Wanting to know the community’s thoughts on the issue of players covering their faces, Savage started a Facebook poll on January 7. Running for ten days and asking whether hidden faces should be against TDA rules, Savage found 65 percent of respondents were in favor of the motion.
Nowhere to Hide in Poker
Although far from comprehensive, results from the survey of 308 players echo the sentiments voiced by a number of top pros in recent years.
As poker veteran, Doyle Brunson has long been against anything that masked a player’s face, including sunglasses, which often caused controversy on High Stakes Poker (see video above).
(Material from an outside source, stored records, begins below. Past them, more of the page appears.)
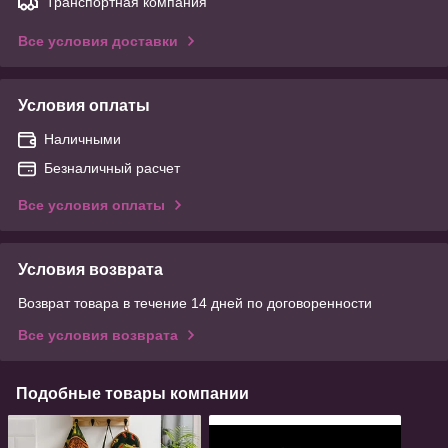
Транспортная компания
Все условия доставки
Условия оплаты
Наличными
Безналичный расчет
Все условия оплаты
Условия возврата
Возврат товара в течение 14 дней по договоренности
Все условия возврата
Подобные товары компании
Daniel Negreanu has also taken issue with shades. Deviating from the argument about reading tells, the Canadian tweeted in 2015 that sunglasses open up the possibility of foul play.
A player wearing sunglasses is at least 1000 times more likely to be marking cards. Not all sunglass wearers are cheats obviously.
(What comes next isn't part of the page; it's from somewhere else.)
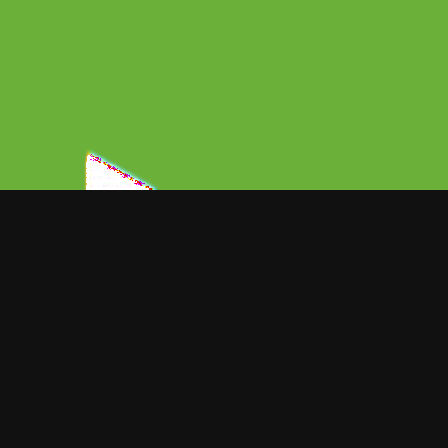
ORT NOTICIAS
— Daniel Negreanu (@RealKidPoker) June 4, 2015
In contrast to Brunson and Negreanu, Phil Laak and Phil Hellmuth have not only covered up their faces on route to major titles but made it part of their brand.
Over the last decade, tournament organizations have also taken opposing views to sunglasses and the issue of face covering. When PokerStars Big Game first aired in 2010, shades were outlawed because the organizers believed it would detract from the show’s entertainment value.
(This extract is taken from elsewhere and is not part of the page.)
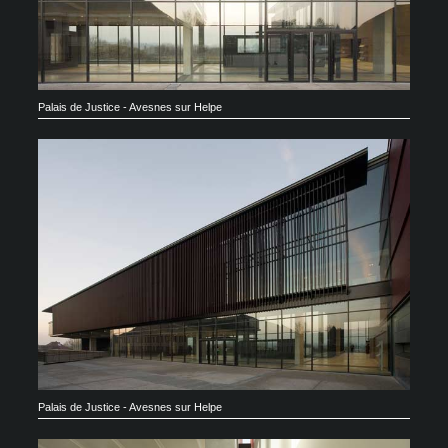
Palais de Justice - Avesnes sur Helpe
Palais de Justice - Avesnes sur Helpe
In contrast, the World Series of Poker (WSOP) partnered with Blue Shark Optics in 2011 and still sells the product to this day. Likening poker and sunglasses to peanut butter and jelly, WSOP executive director Ty Stewart said the deal was a natural fit.
Distraction or Protection
Players may not have the option to hide at future events operating under the TDA banner, including the WPT, if Savage listens to many his followers. Reading through the replies, a vocal majority feel that anything covering a significant portion of the face is more than just a bad look.
“I don’t enjoy playing with players who don’t interact, but I also believe it’s a weird thing to regulate. Wear what you want – if you are that afraid that I can soul read you, then I can probably do it without seeing your face,” Carey Pickus wrote.
Lloyd Fontillas pointed out that the medical masks have a legitimate purpose in blocking out smoke and viruses. However, not everyone shared his views on this topic.
“Wtf. What’s next, wearing gas masks in case the apocalypse comes? Stay home if you’re scared of catching a cold,” quipped Roberto Cat.
This isn’t the first time Savage has attempted to gauge the community’s thoughts on accessories at the poker table. In 2017, he hosted an event at the California Poker Championships and banned everything from hoodies to cell phones.
Dubbed the #SocialExperiment, the tournament was designed to create more convivial atmosphere and make the game more appealing to casual players. Initial feedback was positive but implementing a complete ban on face covering at future events may not please everyone.
If specific rule changes aren’t implemented before the summer, they will likely to be a talking point at the annual TDA Summit, which takes place in Las Vegas on June 28 and 29.